Our data show a notable prevalence of cocaine use in Hermosillo. Nevertheless, official data about drug use trends report the decreasing of cocaine and the climb of methamphetamine use since 2006 (CIJ & SIECD, 2021; Villatoro-Velázquez et al., 2012). The high prevalence of cocaine use in Hermosillo could be related to the better socioeconomic status reported by participants from this city than participants from Ciudad Juárez, which is indicated by their monthly incomes and education attainment (Table 1).
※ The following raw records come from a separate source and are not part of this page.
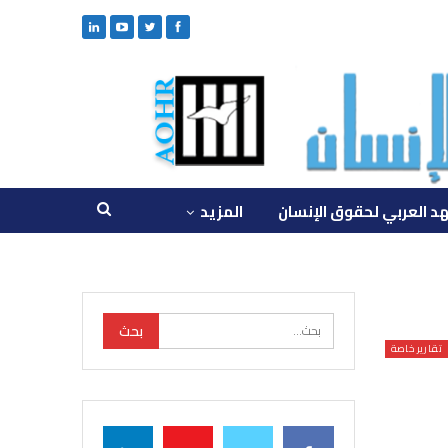
د العربي لحقوق الإنسان
المزيد
تقارير خاصة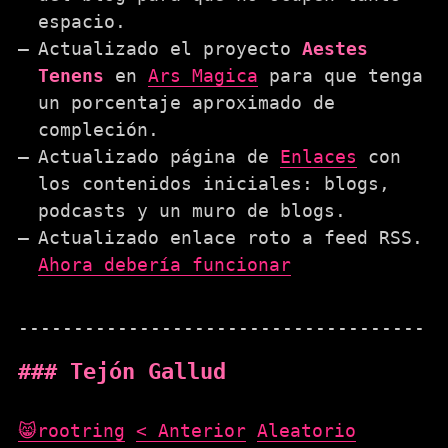
espacio.
Actualizado el proyecto
Aestes
Tenens
en
Ars Magica
para que tenga
un porcentaje aproximado de
compleción.
Actualizado página de
Enlaces
con
los contenidos iniciales: blogs,
podcasts y un muro de blogs.
Actualizado enlace roto a feed RSS.
Ahora debería funcionar
Tejón Gallud
😸rootring
< Anterior
Aleatorio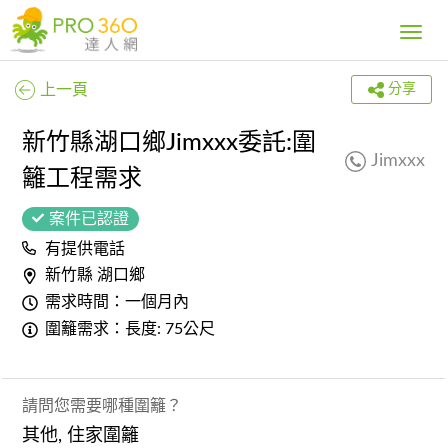
Toggle
navig
上一頁
分享
新竹縣湖口鄉Jimxxx委託:圍
Jimxxx
籬工程需求
案件已認證
有提供電話
新竹縣 湖口鄉
需求時間：一個月內
圍籬需求：長度: 75公尺
請問您需要哪種圍籬？
其他, 住家圍籬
Participants from Hermosillo also reported lower access to treatment for drug abuse and more affluent contacts with social networks that facilitated access to a more diverse universe of substances including cocaine (Ospina-Escobar, 2016b).
Given the scarcity of data available, there is an urgent need to better understand the trajectories of drug use among PWID and translate this understanding into the design of programs, strategies, and public policy to treat problematic drug use and consolidate the offer of harm reduction services in Mexico.
Shortly, we can conclude that the early onset of drug use, along with the association found between methamphetamine as a starter substance at the onset of drug use and the faster transition to injection, lead us to conclude that increased use of crystal-meth in Mexico is highly likely to lead to an increase in the volume of PWID in the mid-term. Increasing drug injection presents significant public health challenges, including the spread of HIV and HVC. It is urgent to boost the offer of public health facilities for problematic drug use. It also should be a priority to include long-standing harm reduction programs funded by local and federal governments to address other health risks associated with injecting drugs.